I did not prance and was not graceful growing up. I was a gangly 6′ tall girl at 13. I left my body to spend time in my mind. I would appear to be sitting at my desk in ninth grade, but my eyes took a bow and I would be traveling by flight to Switzerland. I picked Switzerland because the Swiss seemed so beautifully neutral and anonymous. They don’t make the newspapers. There is no war in their country. I love chocolate and have a great respect for money.

While in Switzerland, I dreamt i covered huge canvases in bright colors. Today, they would be considered sister canvases to Rothko’s work. He the dark colors and me the bright. He the solemn one and me the free spirited one, a fly landing her and there and everywhere, terribly curious as to what the spot of life I live in brings. Rothko came to  a tragic end; he took his own life at a young age. I have had over ten suicide attempts in my lifetime. I am really bad at dying. It’s amazing that I will be 51 on Friday.

I live in my body today. I don’t need alcohol to do that for me like it did for so many years. My height at Christmas time is a beautiful thing; I can be in a crowded shopping mall and not suffocate.

Today is June 15, 2014. I am alive and well.

I am a women whose outline is continually traced by a black pen. Letters flow from the pen in quick succession, creating a quick glimpse of me:  tall, long dark hair, black clothing, Converse sneakers or black boots, slender, ten fingers, ten toes, two arms,two legs, and a hunger that pushes me forward from where I stand.

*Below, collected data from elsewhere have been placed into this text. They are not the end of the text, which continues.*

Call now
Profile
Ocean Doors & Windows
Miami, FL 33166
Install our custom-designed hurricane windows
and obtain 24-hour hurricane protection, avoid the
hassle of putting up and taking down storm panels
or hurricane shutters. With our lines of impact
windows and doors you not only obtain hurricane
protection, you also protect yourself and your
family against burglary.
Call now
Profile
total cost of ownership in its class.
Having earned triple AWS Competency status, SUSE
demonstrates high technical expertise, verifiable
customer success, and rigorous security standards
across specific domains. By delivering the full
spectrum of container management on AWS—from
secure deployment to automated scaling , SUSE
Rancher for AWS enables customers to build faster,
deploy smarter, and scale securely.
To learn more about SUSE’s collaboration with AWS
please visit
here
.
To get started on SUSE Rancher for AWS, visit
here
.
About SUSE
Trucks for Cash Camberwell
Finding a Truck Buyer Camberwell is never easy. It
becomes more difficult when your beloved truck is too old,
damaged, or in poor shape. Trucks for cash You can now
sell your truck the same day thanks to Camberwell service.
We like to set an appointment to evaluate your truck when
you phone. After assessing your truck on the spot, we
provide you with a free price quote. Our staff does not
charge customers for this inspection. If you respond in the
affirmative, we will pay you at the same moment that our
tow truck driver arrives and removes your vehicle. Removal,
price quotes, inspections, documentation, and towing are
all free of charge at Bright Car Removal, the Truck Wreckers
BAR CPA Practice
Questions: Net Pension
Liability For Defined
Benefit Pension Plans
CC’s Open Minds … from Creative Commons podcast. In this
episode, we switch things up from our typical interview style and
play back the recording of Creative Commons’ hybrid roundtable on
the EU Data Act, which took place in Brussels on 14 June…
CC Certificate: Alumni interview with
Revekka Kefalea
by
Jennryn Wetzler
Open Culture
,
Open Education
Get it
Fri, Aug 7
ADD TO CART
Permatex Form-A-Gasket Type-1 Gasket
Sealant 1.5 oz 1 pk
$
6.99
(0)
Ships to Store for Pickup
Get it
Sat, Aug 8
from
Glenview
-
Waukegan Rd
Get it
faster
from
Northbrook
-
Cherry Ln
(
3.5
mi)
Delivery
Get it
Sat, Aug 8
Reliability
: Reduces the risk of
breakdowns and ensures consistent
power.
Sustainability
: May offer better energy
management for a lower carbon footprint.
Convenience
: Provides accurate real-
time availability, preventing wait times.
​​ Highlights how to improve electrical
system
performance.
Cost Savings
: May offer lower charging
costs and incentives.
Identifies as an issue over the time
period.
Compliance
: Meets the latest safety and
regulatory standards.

I haven’t always had the hunger. I was thinking today how good life is and how far I have come from being a woman obsessed with death, believing suicide may be the answer, to the usually joyful person I now am. I have peace. Sometimes my black outline gets smudged and I need to move in a different direction than where I was originally headed. But, move I do. The strength of the outline returns.

I have a friend who has stage 3 cancer. Her cancer has led me to reflect on my own life and inevitable death. I realized today that I actually fear death now. I definitely don’t want to die anytime soon, and not by my own hand. I can’t express in words the miracle that this is. Life is more than possible. Life leaves me ecstatic, wanting to become the person God intended me to be. I grow in the light and dark. The balance of the two I have come to rely on. Step in mud and track it into the house; then gratefully clean it up. 

Today is June 11, 2014. I am alive and well.

I am loved beyond the edge of language–this is a line I wrote when talking about my friends in my second book. And it is true.

My first suicide attempt was at the age of eighteen. I remember having to tell myself over and over that no one cared for me, no one loved me. In doing this, I was attempting to rid myself of any responsibilities I had in regards to my family and friends. I did not want to think that maybe, just maybe, I was letting someone down by taking my own life. Ha. Letting someone down…people would have been devastated!

Today, when I have rough days (the days are not nearly as rough as they were in my late teens and twenties) I think about the people I am responsible to. That thinking pulls me through. I don’t know how healthy a psychologist would say this is, but if I can’t do it for myself, I can do it for them. This is why living with someone is such a big deal. I am responsible to Guy.

With Guy gone these last six weeks, I have fared much better than I thought I would. There are nights when I feel like I’m losing my mind, or that I’m having a melt down. I tell myself I’m just tired, I need rest, and it wil all look different in the morning. And by God, it does. I wake up with that new lease on life. I would have said “leash” on life but I don’t feel that much in control of things, which is good because often I don’t know what the best thing for me is and I don’t need to know. Intuitively, I take that next step forward and am slowly lead to where I need to be. Things in a day miraculously unfold. Things in a day have been beautifully good.

I am loved beyond the edge of language.